Snowplow Kinesis to EmrEtl

Hi

I am completely new to the Snowplow world, but i have successfully set up the snowplow environment end to end and have data flowing into redshift.

My issue is I cannot find how to pull the enriched data from Kinesis into emretl to be loaded into redshift.
So i end up enriching twice once for kinesis (which we need) and then run the equivalent of the batch processing via the raw S3 logs to get it enriched and loaded in emretl.

There must be a less resource intensive way but I’ve been looking at the documentation and forum but can’t find an answer any where - please help!

@rowan, indeed, there are 2 ways of running Lambda architecture. You can find more details in this Discourse post: How to setup a Lambda architecture for Snowplow.
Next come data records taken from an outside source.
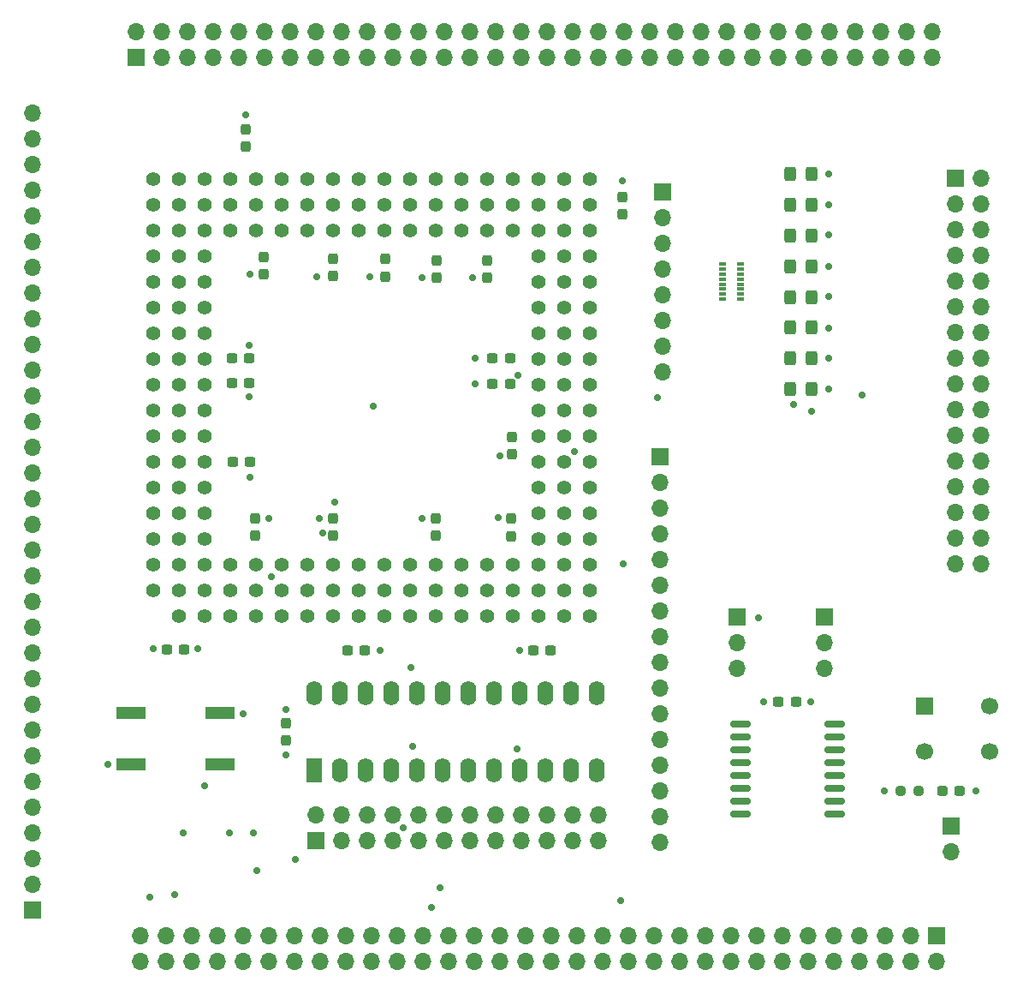
<source format=gts>
G04 #@! TF.GenerationSoftware,KiCad,Pcbnew,8.0.1*
G04 #@! TF.CreationDate,2024-04-03T23:34:40-03:00*
G04 #@! TF.ProjectId,Breakout-68040,42726561-6b6f-4757-942d-36383034302e,rev?*
G04 #@! TF.SameCoordinates,Original*
G04 #@! TF.FileFunction,Soldermask,Top*
G04 #@! TF.FilePolarity,Negative*
%FSLAX46Y46*%
G04 Gerber Fmt 4.6, Leading zero omitted, Abs format (unit mm)*
G04 Created by KiCad (PCBNEW 8.0.1) date 2024-04-03 23:34:40*
%MOMM*%
%LPD*%
G01*
G04 APERTURE LIST*
G04 Aperture macros list*
%AMRoundRect*
0 Rectangle with rounded corners*
0 $1 Rounding radius*
0 $2 $3 $4 $5 $6 $7 $8 $9 X,Y pos of 4 corners*
0 Add a 4 corners polygon primitive as box body*
4,1,4,$2,$3,$4,$5,$6,$7,$8,$9,$2,$3,0*
0 Add four circle primitives for the rounded corners*
1,1,$1+$1,$2,$3*
1,1,$1+$1,$4,$5*
1,1,$1+$1,$6,$7*
1,1,$1+$1,$8,$9*
0 Add four rect primitives between the rounded corners*
20,1,$1+$1,$2,$3,$4,$5,0*
20,1,$1+$1,$4,$5,$6,$7,0*
20,1,$1+$1,$6,$7,$8,$9,0*
20,1,$1+$1,$8,$9,$2,$3,0*%
G04 Aperture macros list end*
%ADD10R,0.800000X0.300000*%
%ADD11R,1.700000X1.700000*%
%ADD12O,1.700000X1.700000*%
%ADD13RoundRect,0.250000X0.325000X0.450000X-0.325000X0.450000X-0.325000X-0.450000X0.325000X-0.450000X0*%
%ADD14RoundRect,0.237500X-0.237500X0.300000X-0.237500X-0.300000X0.237500X-0.300000X0.237500X0.300000X0*%
%ADD15RoundRect,0.237500X0.237500X-0.300000X0.237500X0.300000X-0.237500X0.300000X-0.237500X-0.300000X0*%
%ADD16C,1.700000*%
%ADD17RoundRect,0.237500X0.300000X0.237500X-0.300000X0.237500X-0.300000X-0.237500X0.300000X-0.237500X0*%
%ADD18R,3.000000X1.300000*%
%ADD19RoundRect,0.237500X-0.300000X-0.237500X0.300000X-0.237500X0.300000X0.237500X-0.300000X0.237500X0*%
%ADD20RoundRect,0.237500X-0.250000X-0.237500X0.250000X-0.237500X0.250000X0.237500X-0.250000X0.237500X0*%
%ADD21RoundRect,0.237500X0.287500X0.237500X-0.287500X0.237500X-0.287500X-0.237500X0.287500X-0.237500X0*%
%ADD22C,1.422400*%
%ADD23RoundRect,0.150000X-0.875000X-0.150000X0.875000X-0.150000X0.875000X0.150000X-0.875000X0.150000X0*%
%ADD24R,1.600000X2.400000*%
%ADD25O,1.600000X2.400000*%
%ADD26C,0.700000*%
G04 APERTURE END LIST*
D10*
X95075000Y-79950000D03*
X95075000Y-79450000D03*
X95075000Y-78950000D03*
X95075000Y-78450000D03*
X95075000Y-77950000D03*
X95075000Y-77450000D03*
X95075000Y-76950000D03*
X95075000Y-76450000D03*
X93275000Y-76450000D03*
X93275000Y-76950000D03*
X93275000Y-77450000D03*
X93275000Y-77950000D03*
X93275000Y-78450000D03*
X93275000Y-78950000D03*
X93275000Y-79450000D03*
X93275000Y-79950000D03*
D11*
X87350000Y-69325000D03*
D12*
X87350000Y-71865000D03*
X87350000Y-74405000D03*
X87350000Y-76945000D03*
X87350000Y-79485000D03*
X87350000Y-82025000D03*
X87350000Y-84565000D03*
X87350000Y-87105000D03*
D13*
X102075000Y-70600000D03*
X100025000Y-70600000D03*
X102075000Y-85800000D03*
X100025000Y-85800000D03*
X102075000Y-82760000D03*
X100025000Y-82760000D03*
X102075000Y-88840000D03*
X100025000Y-88840000D03*
X102075000Y-67560000D03*
X100025000Y-67560000D03*
X102075000Y-76680000D03*
X100025000Y-76680000D03*
X102075000Y-73640000D03*
X100025000Y-73640000D03*
X102075000Y-79720000D03*
X100025000Y-79720000D03*
D11*
X94700000Y-111320000D03*
D12*
X94700000Y-113860000D03*
X94700000Y-116400000D03*
D11*
X103400000Y-111320000D03*
D12*
X103400000Y-113860000D03*
X103400000Y-116400000D03*
D14*
X65000000Y-76075000D03*
X65000000Y-77800000D03*
D15*
X54800000Y-103300000D03*
X54800000Y-101575000D03*
X64900000Y-103300000D03*
X64900000Y-101575000D03*
D14*
X47900000Y-75737500D03*
X47900000Y-77462500D03*
D16*
X119750000Y-124650000D03*
X113250000Y-124650000D03*
X119750000Y-120150000D03*
D11*
X113250000Y-120150000D03*
X35325000Y-56075000D03*
D12*
X35325000Y-53535000D03*
X37865000Y-56075000D03*
X37865000Y-53535000D03*
X40405000Y-56075000D03*
X40405000Y-53535000D03*
X42945000Y-56075000D03*
X42945000Y-53535000D03*
X45485000Y-56075000D03*
X45485000Y-53535000D03*
X48025000Y-56075000D03*
X48025000Y-53535000D03*
X50565000Y-56075000D03*
X50565000Y-53535000D03*
X53105000Y-56075000D03*
X53105000Y-53535000D03*
X55645000Y-56075000D03*
X55645000Y-53535000D03*
X58185000Y-56075000D03*
X58185000Y-53535000D03*
X60725000Y-56075000D03*
X60725000Y-53535000D03*
X63265000Y-56075000D03*
X63265000Y-53535000D03*
X65805000Y-56075000D03*
X65805000Y-53535000D03*
X68345000Y-56075000D03*
X68345000Y-53535000D03*
X70885000Y-56075000D03*
X70885000Y-53535000D03*
X73425000Y-56075000D03*
X73425000Y-53535000D03*
X75965000Y-56075000D03*
X75965000Y-53535000D03*
X78505000Y-56075000D03*
X78505000Y-53535000D03*
X81045000Y-56075000D03*
X81045000Y-53535000D03*
X83585000Y-56075000D03*
X83585000Y-53535000D03*
X86125000Y-56075000D03*
X86125000Y-53535000D03*
X88665000Y-56075000D03*
X88665000Y-53535000D03*
X91205000Y-56075000D03*
X91205000Y-53535000D03*
X93745000Y-56075000D03*
X93745000Y-53535000D03*
X96285000Y-56075000D03*
X96285000Y-53535000D03*
X98825000Y-56075000D03*
X98825000Y-53535000D03*
X101365000Y-56075000D03*
X101365000Y-53535000D03*
X103905000Y-56075000D03*
X103905000Y-53535000D03*
X106445000Y-56075000D03*
X106445000Y-53535000D03*
X108985000Y-56075000D03*
X108985000Y-53535000D03*
X111525000Y-56075000D03*
X111525000Y-53535000D03*
X114065000Y-56075000D03*
X114065000Y-53535000D03*
D14*
X70000000Y-77800000D03*
X70000000Y-76075000D03*
D11*
X87100000Y-95520000D03*
D12*
X87100000Y-98060000D03*
X87100000Y-100600000D03*
X87100000Y-103140000D03*
X87100000Y-105680000D03*
X87100000Y-108220000D03*
X87100000Y-110760000D03*
X87100000Y-113300000D03*
X87100000Y-115840000D03*
X87100000Y-118380000D03*
X87100000Y-120920000D03*
X87100000Y-123460000D03*
X87100000Y-126000000D03*
X87100000Y-128540000D03*
X87100000Y-131080000D03*
X87100000Y-133620000D03*
D14*
X54800000Y-75937500D03*
X54800000Y-77662500D03*
D17*
X72262500Y-88300000D03*
X70537500Y-88300000D03*
D15*
X72400000Y-103362500D03*
X72400000Y-101637500D03*
D18*
X34800000Y-120860000D03*
X34800000Y-125940000D03*
X43600000Y-125940000D03*
X43600000Y-120860000D03*
D14*
X50100000Y-121837500D03*
X50100000Y-123562500D03*
D11*
X116360000Y-68020000D03*
D12*
X118900000Y-68020000D03*
X116360000Y-70560000D03*
X118900000Y-70560000D03*
X116360000Y-73100000D03*
X118900000Y-73100000D03*
X116360000Y-75640000D03*
X118900000Y-75640000D03*
X116360000Y-78180000D03*
X118900000Y-78180000D03*
X116360000Y-80720000D03*
X118900000Y-80720000D03*
X116360000Y-83260000D03*
X118900000Y-83260000D03*
X116360000Y-85800000D03*
X118900000Y-85800000D03*
X116360000Y-88340000D03*
X118900000Y-88340000D03*
X116360000Y-90880000D03*
X118900000Y-90880000D03*
X116360000Y-93420000D03*
X118900000Y-93420000D03*
X116360000Y-95960000D03*
X118900000Y-95960000D03*
X116360000Y-98500000D03*
X118900000Y-98500000D03*
X116360000Y-101040000D03*
X118900000Y-101040000D03*
X116360000Y-103580000D03*
X118900000Y-103580000D03*
X116360000Y-106120000D03*
X118900000Y-106120000D03*
D15*
X46100000Y-64862500D03*
X46100000Y-63137500D03*
D19*
X44775000Y-88200000D03*
X46500000Y-88200000D03*
D20*
X110887500Y-128500000D03*
X112712500Y-128500000D03*
D11*
X114500000Y-142860000D03*
D12*
X114500000Y-145400000D03*
X111960000Y-142860000D03*
X111960000Y-145400000D03*
X109420000Y-142860000D03*
X109420000Y-145400000D03*
X106880000Y-142860000D03*
X106880000Y-145400000D03*
X104340000Y-142860000D03*
X104340000Y-145400000D03*
X101800000Y-142860000D03*
X101800000Y-145400000D03*
X99260000Y-142860000D03*
X99260000Y-145400000D03*
X96720000Y-142860000D03*
X96720000Y-145400000D03*
X94180000Y-142860000D03*
X94180000Y-145400000D03*
X91640000Y-142860000D03*
X91640000Y-145400000D03*
X89100000Y-142860000D03*
X89100000Y-145400000D03*
X86560000Y-142860000D03*
X86560000Y-145400000D03*
X84020000Y-142860000D03*
X84020000Y-145400000D03*
X81480000Y-142860000D03*
X81480000Y-145400000D03*
X78940000Y-142860000D03*
X78940000Y-145400000D03*
X76400000Y-142860000D03*
X76400000Y-145400000D03*
X73860000Y-142860000D03*
X73860000Y-145400000D03*
X71320000Y-142860000D03*
X71320000Y-145400000D03*
X68780000Y-142860000D03*
X68780000Y-145400000D03*
X66240000Y-142860000D03*
X66240000Y-145400000D03*
X63700000Y-142860000D03*
X63700000Y-145400000D03*
X61160000Y-142860000D03*
X61160000Y-145400000D03*
X58620000Y-142860000D03*
X58620000Y-145400000D03*
X56080000Y-142860000D03*
X56080000Y-145400000D03*
X53540000Y-142860000D03*
X53540000Y-145400000D03*
X51000000Y-142860000D03*
X51000000Y-145400000D03*
X48460000Y-142860000D03*
X48460000Y-145400000D03*
X45920000Y-142860000D03*
X45920000Y-145400000D03*
X43380000Y-142860000D03*
X43380000Y-145400000D03*
X40840000Y-142860000D03*
X40840000Y-145400000D03*
X38300000Y-142860000D03*
X38300000Y-145400000D03*
X35760000Y-142860000D03*
X35760000Y-145400000D03*
D11*
X25100000Y-140260000D03*
D12*
X25100000Y-137720000D03*
X25100000Y-135180000D03*
X25100000Y-132640000D03*
X25100000Y-130100000D03*
X25100000Y-127560000D03*
X25100000Y-125020000D03*
X25100000Y-122480000D03*
X25100000Y-119940000D03*
X25100000Y-117400000D03*
X25100000Y-114860000D03*
X25100000Y-112320000D03*
X25100000Y-109780000D03*
X25100000Y-107240000D03*
X25100000Y-104700000D03*
X25100000Y-102160000D03*
X25100000Y-99620000D03*
X25100000Y-97080000D03*
X25100000Y-94540000D03*
X25100000Y-92000000D03*
X25100000Y-89460000D03*
X25100000Y-86920000D03*
X25100000Y-84380000D03*
X25100000Y-81840000D03*
X25100000Y-79300000D03*
X25100000Y-76760000D03*
X25100000Y-74220000D03*
X25100000Y-71680000D03*
X25100000Y-69140000D03*
X25100000Y-66600000D03*
X25100000Y-64060000D03*
X25100000Y-61520000D03*
D19*
X44775000Y-85800000D03*
X46500000Y-85800000D03*
D14*
X59900000Y-75975000D03*
X59900000Y-77700000D03*
D11*
X53100000Y-133400000D03*
D12*
X53100000Y-130860000D03*
X55640000Y-133400000D03*
X55640000Y-130860000D03*
X58180000Y-133400000D03*
X58180000Y-130860000D03*
X60720000Y-133400000D03*
X60720000Y-130860000D03*
X63260000Y-133400000D03*
X63260000Y-130860000D03*
X65800000Y-133400000D03*
X65800000Y-130860000D03*
X68340000Y-133400000D03*
X68340000Y-130860000D03*
X70880000Y-133400000D03*
X70880000Y-130860000D03*
X73420000Y-133400000D03*
X73420000Y-130860000D03*
X75960000Y-133400000D03*
X75960000Y-130860000D03*
X78500000Y-133400000D03*
X78500000Y-130860000D03*
X81040000Y-133400000D03*
X81040000Y-130860000D03*
D11*
X115900000Y-132025000D03*
D12*
X115900000Y-134565000D03*
D15*
X47100000Y-103300000D03*
X47100000Y-101575000D03*
D17*
X72262500Y-85800000D03*
X70537500Y-85800000D03*
D21*
X116775000Y-128500000D03*
X115025000Y-128500000D03*
D22*
X80180000Y-111220000D03*
X77640000Y-111220000D03*
X75100000Y-111220000D03*
X72560000Y-111220000D03*
X70020000Y-111220000D03*
X67480000Y-111220000D03*
X64940000Y-111220000D03*
X62400000Y-111220000D03*
X59860000Y-111220000D03*
X57320000Y-111220000D03*
X54780000Y-111220000D03*
X52240000Y-111220000D03*
X49700000Y-111220000D03*
X47160000Y-111220000D03*
X44620000Y-111220000D03*
X42080000Y-111220000D03*
X39540000Y-111220000D03*
X80180000Y-108680000D03*
X77640000Y-108680000D03*
X75100000Y-108680000D03*
X72560000Y-108680000D03*
X70020000Y-108680000D03*
X67480000Y-108680000D03*
X64940000Y-108680000D03*
X62400000Y-108680000D03*
X59860000Y-108680000D03*
X57320000Y-108680000D03*
X54780000Y-108680000D03*
X52240000Y-108680000D03*
X49700000Y-108680000D03*
X47160000Y-108680000D03*
X44620000Y-108680000D03*
X42080000Y-108680000D03*
X39540000Y-108680000D03*
X37000000Y-108680000D03*
X80180000Y-106140000D03*
X77640000Y-106140000D03*
X75100000Y-106140000D03*
X72560000Y-106140000D03*
X70020000Y-106140000D03*
X67480000Y-106140000D03*
X64940000Y-106140000D03*
X62400000Y-106140000D03*
X59860000Y-106140000D03*
X57320000Y-106140000D03*
X54780000Y-106140000D03*
X52240000Y-106140000D03*
X49700000Y-106140000D03*
X47160000Y-106140000D03*
X44620000Y-106140000D03*
X42080000Y-106140000D03*
X39540000Y-106140000D03*
X37000000Y-106140000D03*
X80180000Y-103600000D03*
X77640000Y-103600000D03*
X75100000Y-103600000D03*
X42080000Y-103600000D03*
X39540000Y-103600000D03*
X37000000Y-103600000D03*
X80180000Y-101060000D03*
X77640000Y-101060000D03*
X75100000Y-101060000D03*
X42080000Y-101060000D03*
X39540000Y-101060000D03*
X37000000Y-101060000D03*
X80180000Y-98520000D03*
X77640000Y-98520000D03*
X75100000Y-98520000D03*
X42080000Y-98520000D03*
X39540000Y-98520000D03*
X37000000Y-98520000D03*
X80180000Y-95980000D03*
X77640000Y-95980000D03*
X75100000Y-95980000D03*
X42080000Y-95980000D03*
X39540000Y-95980000D03*
X37000000Y-95980000D03*
X80180000Y-93440000D03*
X77640000Y-93440000D03*
X75100000Y-93440000D03*
X42080000Y-93440000D03*
X39540000Y-93440000D03*
X37000000Y-93440000D03*
X80180000Y-90900000D03*
X77640000Y-90900000D03*
X75100000Y-90900000D03*
X42080000Y-90900000D03*
X39540000Y-90900000D03*
X37000000Y-90900000D03*
X80180000Y-88360000D03*
X77640000Y-88360000D03*
X75100000Y-88360000D03*
X42080000Y-88360000D03*
X39540000Y-88360000D03*
X37000000Y-88360000D03*
X80180000Y-85820000D03*
X77640000Y-85820000D03*
X75100000Y-85820000D03*
X42080000Y-85820000D03*
X39540000Y-85820000D03*
X37000000Y-85820000D03*
X80180000Y-83280000D03*
X77640000Y-83280000D03*
X75100000Y-83280000D03*
X42080000Y-83280000D03*
X39540000Y-83280000D03*
X37000000Y-83280000D03*
X80180000Y-80740000D03*
X77640000Y-80740000D03*
X75100000Y-80740000D03*
X42080000Y-80740000D03*
X39540000Y-80740000D03*
X37000000Y-80740000D03*
X80180000Y-78200000D03*
X77640000Y-78200000D03*
X75100000Y-78200000D03*
X42080000Y-78200000D03*
X39540000Y-78200000D03*
X37000000Y-78200000D03*
X80180000Y-75660000D03*
X77640000Y-75660000D03*
X75100000Y-75660000D03*
X42080000Y-75660000D03*
X39540000Y-75660000D03*
X37000000Y-75660000D03*
X80180000Y-73120000D03*
X77640000Y-73120000D03*
X75100000Y-73120000D03*
X72560000Y-73120000D03*
X70020000Y-73120000D03*
X67480000Y-73120000D03*
X64940000Y-73120000D03*
X62400000Y-73120000D03*
X59860000Y-73120000D03*
X57320000Y-73120000D03*
X54780000Y-73120000D03*
X52240000Y-73120000D03*
X49700000Y-73120000D03*
X47160000Y-73120000D03*
X44620000Y-73120000D03*
X42080000Y-73120000D03*
X39540000Y-73120000D03*
X37000000Y-73120000D03*
X80180000Y-70580000D03*
X77640000Y-70580000D03*
X75100000Y-70580000D03*
X72560000Y-70580000D03*
X70020000Y-70580000D03*
X67480000Y-70580000D03*
X64940000Y-70580000D03*
X62400000Y-70580000D03*
X59860000Y-70580000D03*
X57320000Y-70580000D03*
X54780000Y-70580000D03*
X52240000Y-70580000D03*
X49700000Y-70580000D03*
X47160000Y-70580000D03*
X44620000Y-70580000D03*
X42080000Y-70580000D03*
X39540000Y-70580000D03*
X37000000Y-70580000D03*
X80180000Y-68040000D03*
X77640000Y-68040000D03*
X75100000Y-68040000D03*
X72560000Y-68040000D03*
X70020000Y-68040000D03*
X67480000Y-68040000D03*
X64940000Y-68040000D03*
X62400000Y-68040000D03*
X59860000Y-68040000D03*
X57320000Y-68040000D03*
X54780000Y-68040000D03*
X52240000Y-68040000D03*
X49700000Y-68040000D03*
X47160000Y-68040000D03*
X44620000Y-68040000D03*
X42080000Y-68040000D03*
X39540000Y-68040000D03*
X37000000Y-68040000D03*
D14*
X72500000Y-93537500D03*
X72500000Y-95262500D03*
D23*
X95050000Y-121955000D03*
X95050000Y-123225000D03*
X95050000Y-124495000D03*
X95050000Y-125765000D03*
X95050000Y-127035000D03*
X95050000Y-128305000D03*
X95050000Y-129575000D03*
X95050000Y-130845000D03*
X104350000Y-130845000D03*
X104350000Y-129575000D03*
X104350000Y-128305000D03*
X104350000Y-127035000D03*
X104350000Y-125765000D03*
X104350000Y-124495000D03*
X104350000Y-123225000D03*
X104350000Y-121955000D03*
D17*
X76300000Y-114600000D03*
X74575000Y-114600000D03*
D19*
X56175000Y-114600000D03*
X57900000Y-114600000D03*
D17*
X100562500Y-119700000D03*
X98837500Y-119700000D03*
D15*
X83400000Y-71562500D03*
X83400000Y-69837500D03*
D19*
X44875000Y-96000000D03*
X46600000Y-96000000D03*
D24*
X52925000Y-126525000D03*
D25*
X55465000Y-126525000D03*
X58005000Y-126525000D03*
X60545000Y-126525000D03*
X63085000Y-126525000D03*
X65625000Y-126525000D03*
X68165000Y-126525000D03*
X70705000Y-126525000D03*
X73245000Y-126525000D03*
X75785000Y-126525000D03*
X78325000Y-126525000D03*
X80865000Y-126525000D03*
X80865000Y-118905000D03*
X78325000Y-118905000D03*
X75785000Y-118905000D03*
X73245000Y-118905000D03*
X70705000Y-118905000D03*
X68165000Y-118905000D03*
X65625000Y-118905000D03*
X63085000Y-118905000D03*
X60545000Y-118905000D03*
X58005000Y-118905000D03*
X55465000Y-118905000D03*
X52925000Y-118905000D03*
D17*
X40062500Y-114540000D03*
X38337500Y-114540000D03*
D26*
X42080000Y-127976800D03*
X46900400Y-132693900D03*
X64476000Y-140051400D03*
X44552700Y-132693900D03*
X48695500Y-107329000D03*
X102066500Y-91045000D03*
X47238500Y-136369400D03*
X100368600Y-90367200D03*
X62681900Y-124139000D03*
X61717800Y-132134900D03*
X72945900Y-124385000D03*
X65388900Y-138127500D03*
X62509900Y-116314300D03*
X51091400Y-135289100D03*
X39936600Y-132693900D03*
X39145000Y-138731600D03*
X36698300Y-139045600D03*
X83259800Y-139394200D03*
X107136700Y-89374800D03*
X86876500Y-89690100D03*
X78613500Y-94977000D03*
X83452600Y-106084500D03*
X73096800Y-87477900D03*
X53758400Y-103032400D03*
X96835400Y-111428900D03*
X58763700Y-90522200D03*
X54985500Y-100029400D03*
X50100000Y-124937500D03*
X50100000Y-120500000D03*
X103800000Y-76700000D03*
X103800000Y-73600000D03*
X103800000Y-79700000D03*
X103800000Y-85800000D03*
X103800000Y-88800000D03*
X103800000Y-70600000D03*
X103800000Y-67600000D03*
X103800000Y-82800000D03*
X63600000Y-77800000D03*
X63600000Y-101600000D03*
X53400000Y-101600000D03*
X48400000Y-101600000D03*
X46500000Y-84500000D03*
X46500000Y-89600000D03*
X46600000Y-97573100D03*
X68800000Y-88300000D03*
X68800000Y-85800000D03*
X68600000Y-77800000D03*
X58400000Y-77700000D03*
X53200000Y-77700000D03*
X46600000Y-77500000D03*
X83400000Y-68200000D03*
X46100000Y-61700000D03*
X73200000Y-114600000D03*
X59400000Y-114600000D03*
X109300000Y-128500000D03*
X118400000Y-128500000D03*
X41400000Y-114500000D03*
X102000000Y-119700000D03*
X45900000Y-120900000D03*
X37000000Y-114500000D03*
X71100000Y-101500000D03*
X71300000Y-95400000D03*
X97400000Y-119700000D03*
X32500000Y-125900000D03*
M02*

</source>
In short, you need to run S3 Loader on stream enriched data and EmrEtlRunner in Stream Enrich mode. This way the data will be enriched once (in Stream Enrich component) and EmrEtlRunner will be used to shred and load the data to Redshift.

@ihor Thank you for your response and details it’s really appreciated. I have poured over this area during the past couple of days and i can’t find how to invoke stream enrich mode? Hence changing to batch stream. So is it a change in config somewhere i need or is it a specific command i need to use? Many thanks in advance for your help

@rowan, by adding enriched:stream bucket to config.yml is sufficient. EmrEtlRunner is smart enough to realize you run it in Stream Emrich mode by the fact of the presence of that bucket: https://github.com/snowplow/snowplow/blob/master/3-enrich/emr-etl-runner/config/stream_config.yml.sample#L15.

Thanks very much for your help, that all worked perfectly!